The confusion matrix is produced for the predicted
outcome.
2. LITERATURE SURVEY
Street security and traffic management is a very
accusatory current issue and a theme dive for research by
experts over the globe. Regular events of fatal accidents
bringing about the loss of lives and different assets. There
can be various incitements prompting these disasters like
poor street upkeep, neglectful driving, mental condition of
driver, casual attitude of pedestrians. Another major
reason prompting to this may be the poor law
implementation and improvised upkeep of street traffic
signs. Blocked or then again decayed signs may delude the
driver. One of the approach involves four stages to detect
traffic signals. Those are Image procurement (remove
deblurring), Color segmentation (to detect color), Blob
detection (region & shape) and Classification using
multiple neural network (high accuracy).
One more methodology focuses on the recognition and
classification of traffic signs dependent on the
investigations on traffic signs abroad and home which
likewise incorporate the present state, mechanical issues
and advancement inclination. Joined with the noteworthy
highlights of the shape and inward structure of the traffic
signs, three new components put together algorithms with
respect to street signs ID have been actualized, including
image pretreatment, include feature extraction and
classifier. The feature extraction work of traffic signs is led
with the algorithms utilizing a combination of Deep
Boltzmann Machines and Canonical Correlation Analysis.
Contrasted with the algorithms on the basis of HOG and
LBP feature extraction, the DBM-CCA has higher accuracy.

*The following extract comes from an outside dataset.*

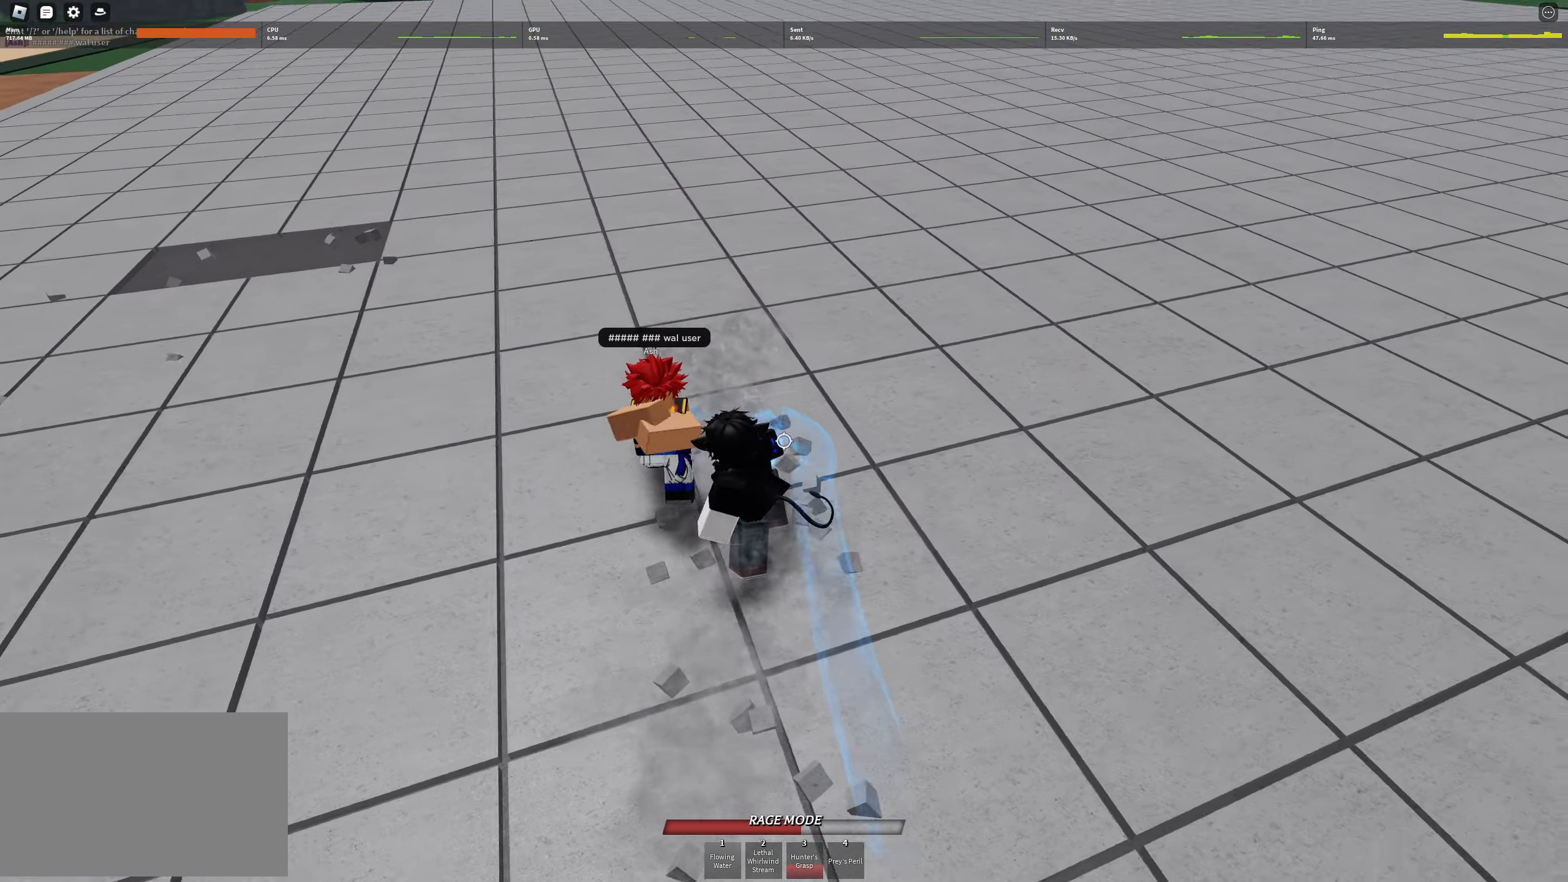
{"keys": ["f", "s"], "events": [[34, "f", "down"], [134, "a", "up"]]}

The present method emphasis on Convolution Neural
Network and Support Vector Machine. Convolutional
Neural Networks has two exclusive points of interest of
extracting feature. One is known as local perceptional
vision. It is commonly viewed that individual’s vision of the
outside world is from local to global. Also, the spatial
contact of local pixel in the image is more intently, while
the far off is generally feeble. Therefore, it is no important
to complete the global image, every neuron just requires to
percept locally. At that point in the more elevated amount,
we simply need to get together the local information to get
the global information. The other advantage is known as
the weights of Shared. With respect to an image, the factual
properties of one section are equivalent to others. It
implies that we can apply the attributes we learned in one
section to the others. So for every positions in an image,
we can include the same learning qualities. From that
point onward, we can include different convolutional
kernels, adapting f arrows are classified: straight, turn-left,
turn-right, straight or turn-left, so set p = 4. Based on Hold-
out Method guideline, we haphazardly pick 70% images as
the training samples and the remaining 30% images as the
testing samples. The samples are partitioned into more
types of feature. Different images produced by different
convolutional kernels can be viewed as the different
channels of an image.
Support vector machine (SVM) has astounding favorable
position in managing with small sample, nonlinear and
high dimension issues. It is convenient for the
classification of traffic signs. The pith of SVM is to convert
linear and indivisible problem to high dimension space by
picking an appropriate kernel function, influencing it to
turn out to be linearly separable, and after that to look the
optimal separating hyperplane. One of the method is to
choose the polynomial kernel function:
K(x,z) = (x·z + 1 ……….(1)
In this case, the decision function is:
f (x) = sign ∑ ……….(2)
The analogous SVM is a p polynomial classifier. Four types
o positive samples and negative samples, the previous
containing 4 kinds of directional arrows, the final
containing other images precluding the arrows
3. PROPOSED METHODOLOGY
The proposed system for Traffic sign classification
includes RCB images of the traffic sign boards. Experiment
1: These RGB images are been preprocessed using multiple
techniques namely Shuffling, Gray scaling, Local Histogram
Equalization and Normalization. To generate additional
training data transform_image function is been used which
includes Rotation, Sharing, and image Translations. Using
tensorflow with LeNet architecture the data is been
trained and tested. The parameters values that are been
used are: Learning Rate = 0.0009, Epoch = 70, batch Size =
International Research Journal of Engineering and Technology (IRJET) e-ISSN: 2395-0056
Volume: 06 Issue: 05 | May 2019 www.irjet.net p-ISSN: 2395-0072
© 2019, IRJET | Impact Factor value: 7.211 | ISO 9001:2008 Certified Journal | Page 2304
100, Dropout at FC 0 layer = 0.6, Dropout at FC 2 layer =
0.6, Dropout at Conv 1 layer = 0.7. Figure 1 represents the
data flow of the experiment done.
Experiment 2: For the comparative study we have taken
only RGB images and used to improve the image quality
for better visualization Contrast Limited Adaptive
Histogram Equalization (CLAHE) is been applied on the
RGB images. The enhanced RGB images are been used as
input and by using tensorflow with LeNet architecture and
Adam optimizer the data is been trained and tested. .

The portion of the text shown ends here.